Who will be disadvantaged by the UK’s longest ever election campaign?

By not sending the country to the polls until at least November, all political parties are making a gamble – some bigger than others.

By Stephen Bush

I sure hope Nuneaton is nice in November. MPs have again declined Boris Johnson’s request for an early election. This, thanks to Johnson’s decision to suspend parliament until 14 October, and the accompanying time taken by the start of a new session and the debate on a Queen’s Speech, means that the absolute earliest date for an election, due to the 25 working days required by British law, is 22 November.

This means that Labour, the SNP, the Liberal Democrats, Plaid Cymru and Caroline Lucas have decided to bet heavily that a very, very, very, very long election campaign –  because, let’s face it, that’s what the next three and a bit months will be – with unrestricted spending and no election-period broadcast rules, will not disadvantage them.

Opponents of no deal are taking a double risk. They’re hoping that Johnson’s slight rhetorical shift on the Irish Sea doesn’t lead to a deal that is essentially identical to the EU’s original proposal of a Canadian-style relationship for Great Britain and a separate customs and regulatory zone for Northern Ireland, and that Downing Street doesn’t find some mechanism or device to frustrate the legal request for an extension.
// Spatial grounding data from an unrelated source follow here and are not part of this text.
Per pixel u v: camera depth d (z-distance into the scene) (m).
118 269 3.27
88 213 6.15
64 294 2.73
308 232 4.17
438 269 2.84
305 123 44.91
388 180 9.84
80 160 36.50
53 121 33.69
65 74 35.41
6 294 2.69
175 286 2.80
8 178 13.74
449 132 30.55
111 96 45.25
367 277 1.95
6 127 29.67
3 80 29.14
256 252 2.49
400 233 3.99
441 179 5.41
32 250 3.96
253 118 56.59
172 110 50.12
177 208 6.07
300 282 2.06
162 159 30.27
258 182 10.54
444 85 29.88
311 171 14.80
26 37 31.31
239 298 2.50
You can see the downsides of that bet from a Liberal Democrat perspective playing out already. Today’s broadcast coverage, which talks almost exclusively of the decision not to hold an election as if it were solely in the gift of our two big political parties, when the Liberal Democrats now have sufficient numbers in the Commons and the Lords to assist Johnson in the passage of a one-line bill to put aside the Fixed-Term Parliaments Act and schedule an election for 14 October, should they so choose.

But the Lib Dems will hope that their looming conference and the potential of more defectors will keep them in the news over the next two months of campaigning.

For Corbyn, the risks haven’t yet manifested themselves, but they remain real. There’s the possibility that the political question will shift away from stopping prorogation, a subject on which Labour are united, and towards Brexit, a subject on which Labour are divided.

But still, the die is cast now: get ready for the United Kingdom’s longest ever election campaign.